> **Problem description**
Find the string "down" in the records. Copy each line that has it.

*** Available data Section Begins ***

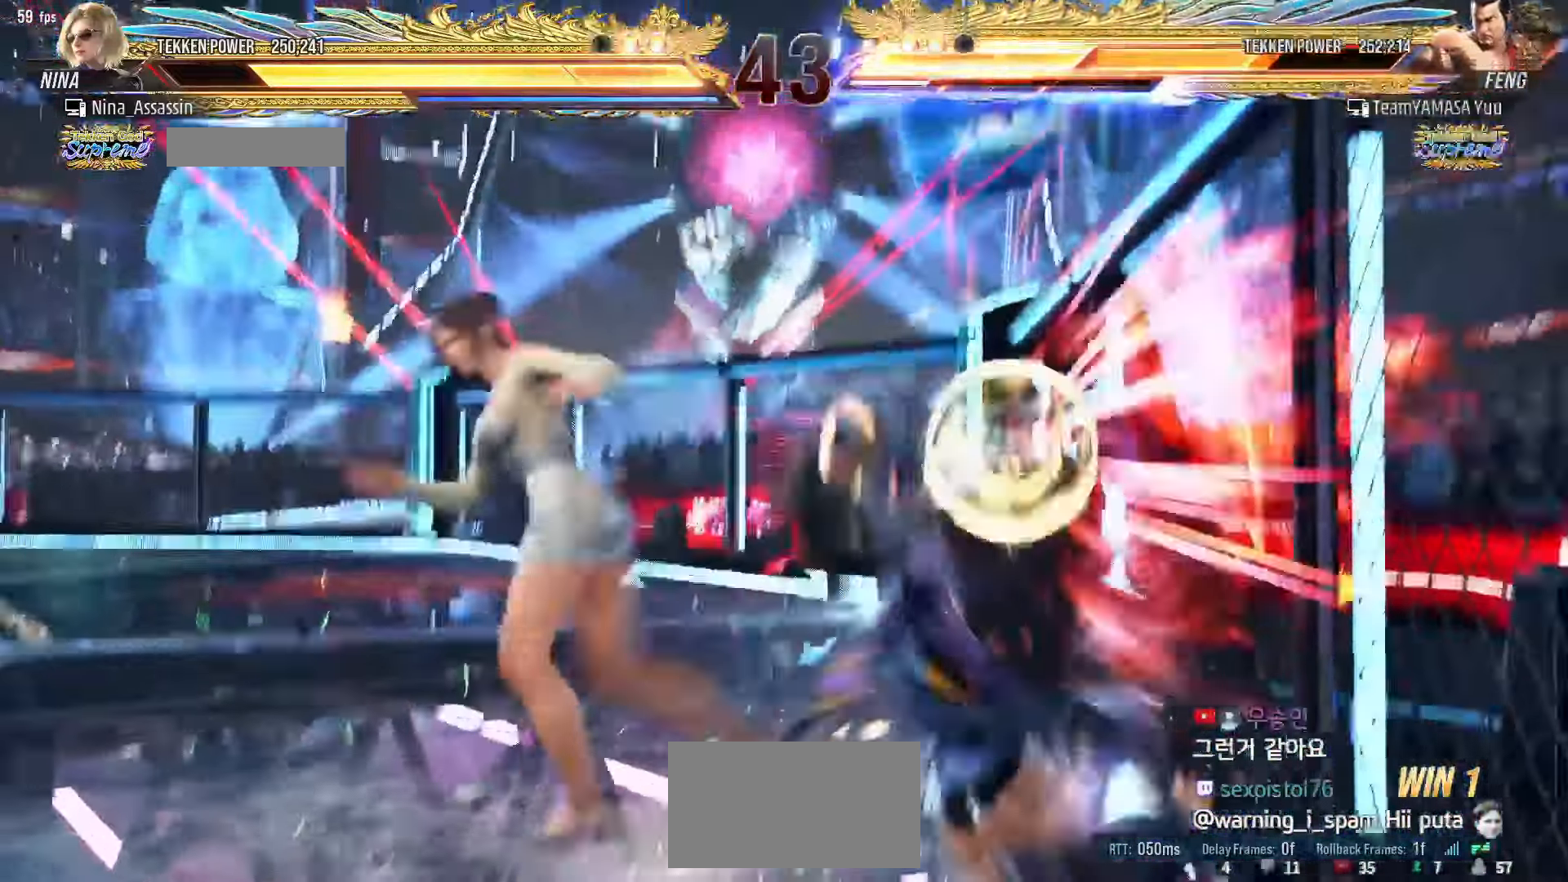
{"buttons": [], "left_stick": "down-left", "events": [[134, "left_stick", "down-left"], [450, "CROSS", "down"], [484, "CROSS", "up"]]}
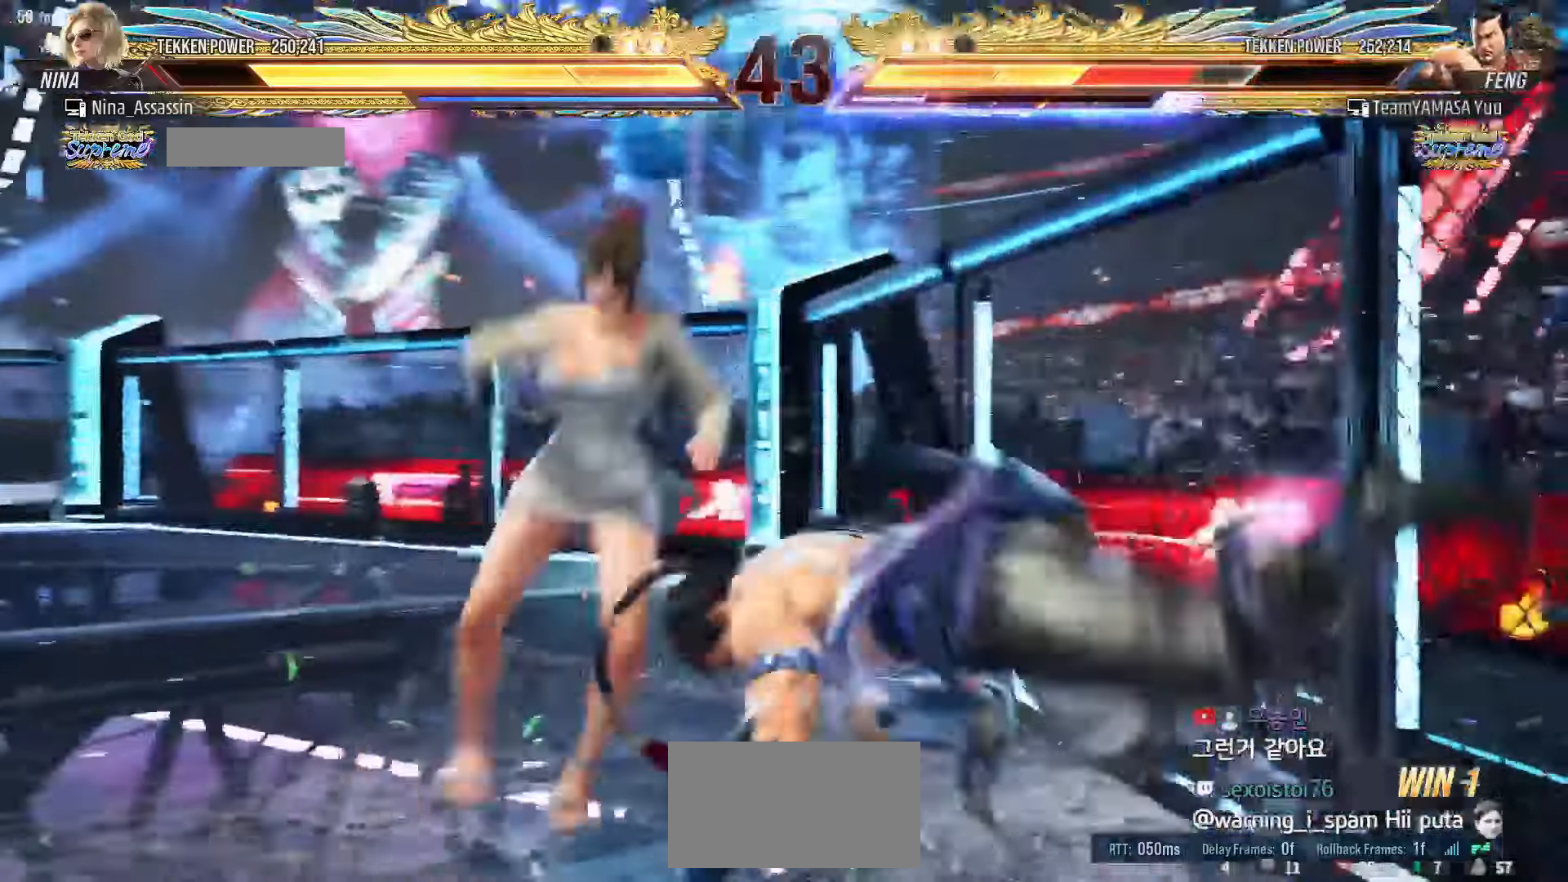
{"buttons": ["L1", "R2"], "left_stick": "center", "events": [[34, "left_stick", "center"], [400, "L1", "down"], [400, "R2", "down"], [434, "L1", "up"], [434, "R2", "up"], [484, "L1", "down"], [484, "R2", "down"]]}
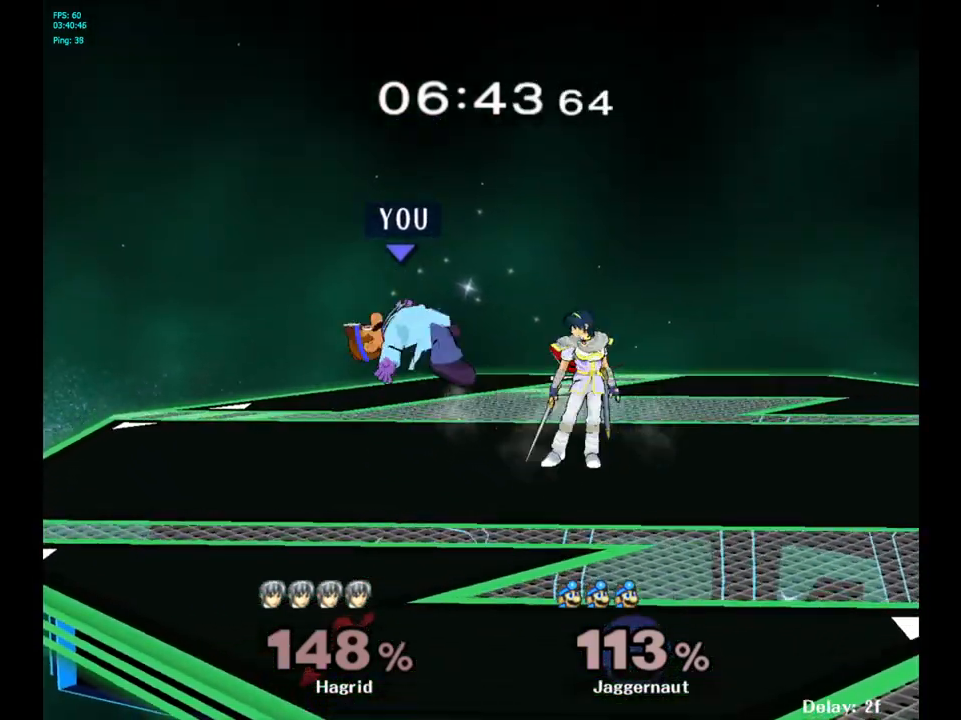
Gameplay with a controller (Nintendo layout); each line is a JSON object with the inputs held at the frame after it. "events" lists button and stick changes between this image and that frame as [ms after this image, input, new state], when the widget could be followed in between. Not read: L3 R3.
{"buttons": [], "left_stick": "up-right", "right_stick": "center", "events": [[167, "A", "up"], [167, "Y", "up"]]}
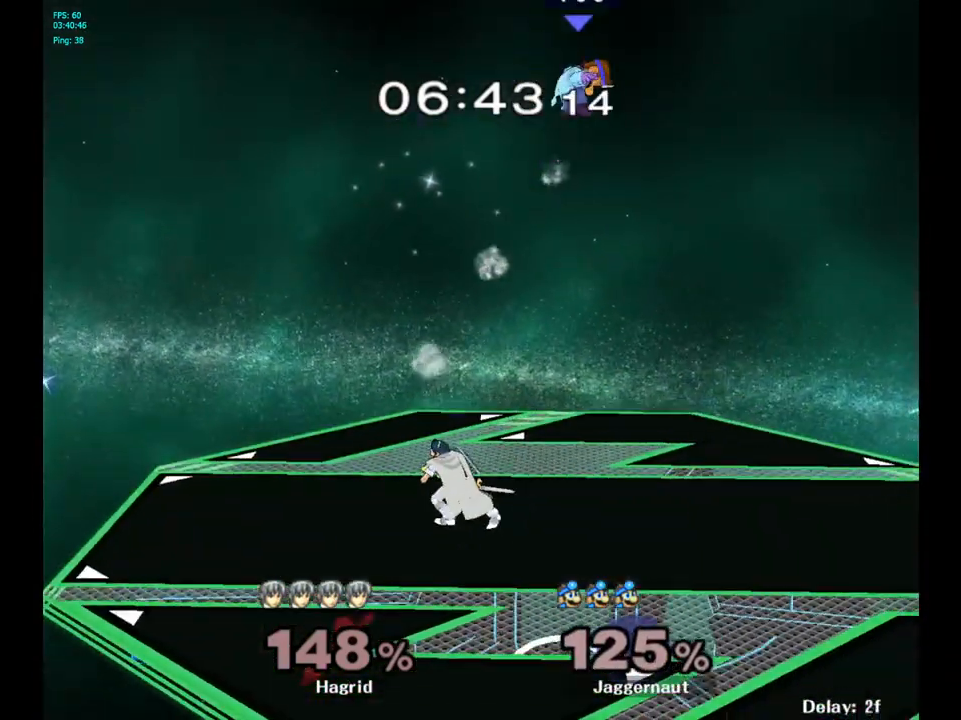
{"buttons": [], "left_stick": "right", "right_stick": "center", "events": [[100, "left_stick", "center"], [217, "left_stick", "right"]]}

*** Available data Section Ends ***

> **Task result**
{"buttons": [], "left_stick": "down-left", "events": [[134, "left_stick", "down-left"], [450, "CROSS", "down"], [484, "CROSS", "up"]]}
{"buttons": ["L1", "R2"], "left_stick": "center", "events": [[34, "left_stick", "center"], [400, "L1", "down"], [400, "R2", "down"], [434, "L1", "up"], [434, "R2", "up"], [484, "L1", "down"], [484, "R2", "down"]]}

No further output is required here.